══ TESTO DI LETTURA
Non sappiamo cosa provò Roger Moens alle Olimpiadi di Roma, cui giunse debilitato da una tendinite, dopo aver perso la miglior chance olimpica a Melbourne quattro anni prima, per un banalissimo incidente. Era la sua ultima occasione di vincere i Giochi e la smarrí contro Peter Snell per sette centesimi di secondo, dopo quattro gare in cinquantadue ore. Non seguirono acting out, proteste o conferenze stampa cariche di pathos e lacrime. Forse il grande Roger – come spesso accade – accettò quell’ulteriore frustrazione, in termini di «colpa personale» da sopportare in silenzio, ma potrebbe darsi che Moens – anche al tempo dei suoi giorni migliori – fosse riuscito a mantenere un legame sotterraneo con i suoi compagni di corsa, il senso di una piú profonda «parentela», il riconoscimento di quel «common bond» di cui parla Hawthorne, che riusciva a sottrarlo al demone dell’individualità per restituirlo a un’appartenenza piú vasta.
Sono, ahimé, cose che nascono «naturalmente» come frutto dell’esperienza, della vita, o forse dalla percezione fondante di essere comunque «relativi». Sto pensando a un corridore italiano, Scartezzini, che al tempo delle Olimpiadi di Mosca deteneva la miglior prestazione mondiale sui tremila siepi e che fu costretto a rinunciare ai Giochi perché, diversamente dai suoi compagni, apparteneva a un gruppo sportivo «militare». E sto pensando al grande Sebastian Coe, cui fu negata una wild card per le sue terze Olimpiadi, sebbene fosse noto che al tempo delle selezioni soffriva di mononucleosi. Entrambi, sia pur diversi per fama e fortuna, si limitarono ad accettare la carta «sporca» del destino, lasciando forse intendere che anche essere «esclusi» ingiustamente poteva far parte delle regole del gioco.
════
══ DATI DI PARTENZA
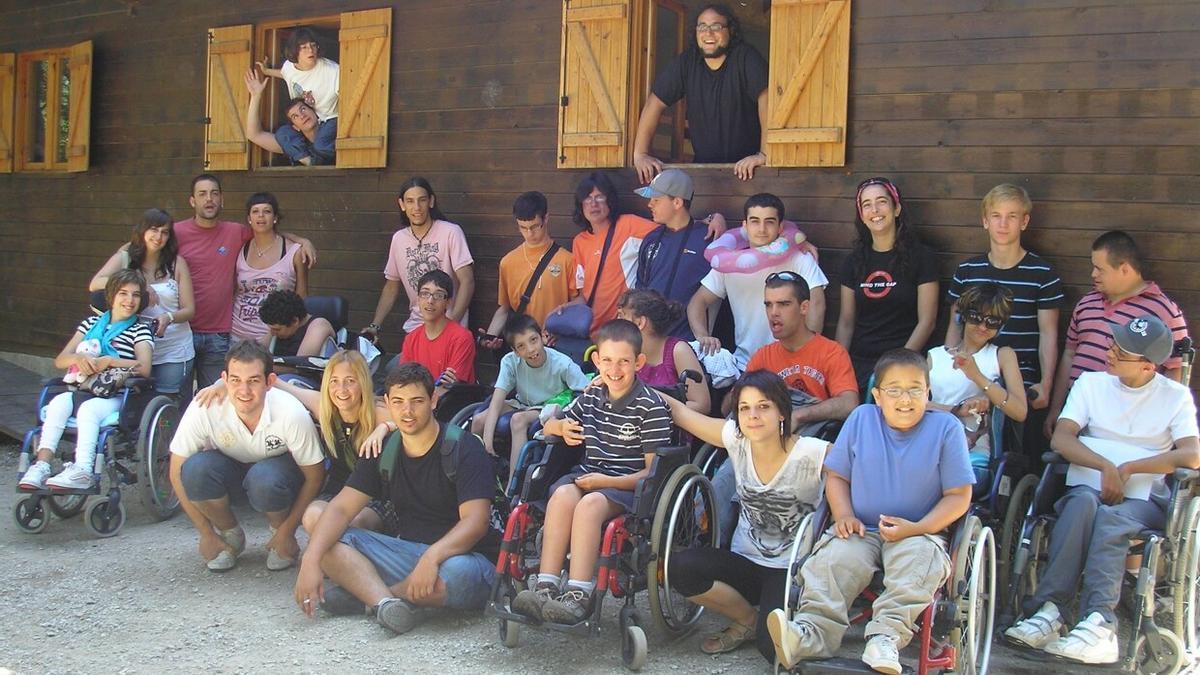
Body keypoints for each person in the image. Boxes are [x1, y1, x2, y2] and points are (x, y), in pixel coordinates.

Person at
════
• _ATTIVITÀ_:
Prosegui, per favore, il testo sugli atleti e le delusioni olimpiche, riprendendo dopo la sua ultima frase. Il materiale non serve a nulla in questo lavoro.

• _ESERCIZIO SVOLTO_:
È probabile che l’abitudine a prendersela con il fato, o la sfortuna, si sia accentuata in questi ultimi vent’anni.
L’autopercezione dell’atleta, infatti, non è piú solo l’esito del vissuto della propria forza, abilità, capacità di sofferenza, ma anche il prodotto dell’immagine riflessa dei media, quella sorta di aura che giornali e Tv costruiscono attorno al malcapitato atleta.
Un buon terreno per capire questo scivolamento sta nel modo in cui giornalisti, esperti e atleti stessi trattano il problema degli infortuni: «non ho potuto allenarmi a fondo, solo ora sto ritrovando alcune sensazioni; i tendini non gli dànno pace, soffre di una maligna microfrattura…»
A essere chiamati in causa sono ancora la sfortuna, il destino avverso, addirittura – ne è la spia la parola maligna – l’intervento di divinità ostili, quando nella grandissima parte dei casi l’infortunio è l’esito di carichi di lavoro eccessivi per quel singolo atleta.
Cosí, anziché essere il segnale di una soglia raggiunta, della necessità quindi di non spingersi oltre, dell’idea che il tuo stesso corpo costruito per la velocità non può caricarsi di troppa velocità, l’infortunio diventa una sorta di risvolto ideologico marxiano, di falsa coscienza, di rimozione dei tuoi limiti…
In tempi di massima sofisticazione, dunque, riscopriamo le tracce di un mondo arcaico, pagano, animato da spiriti avversi o amici, un mondo che per molti versi elude l’idea della responsabilità individuale, l’idea di dover accettare ed elaborare la sconfitta.
3. Duelli.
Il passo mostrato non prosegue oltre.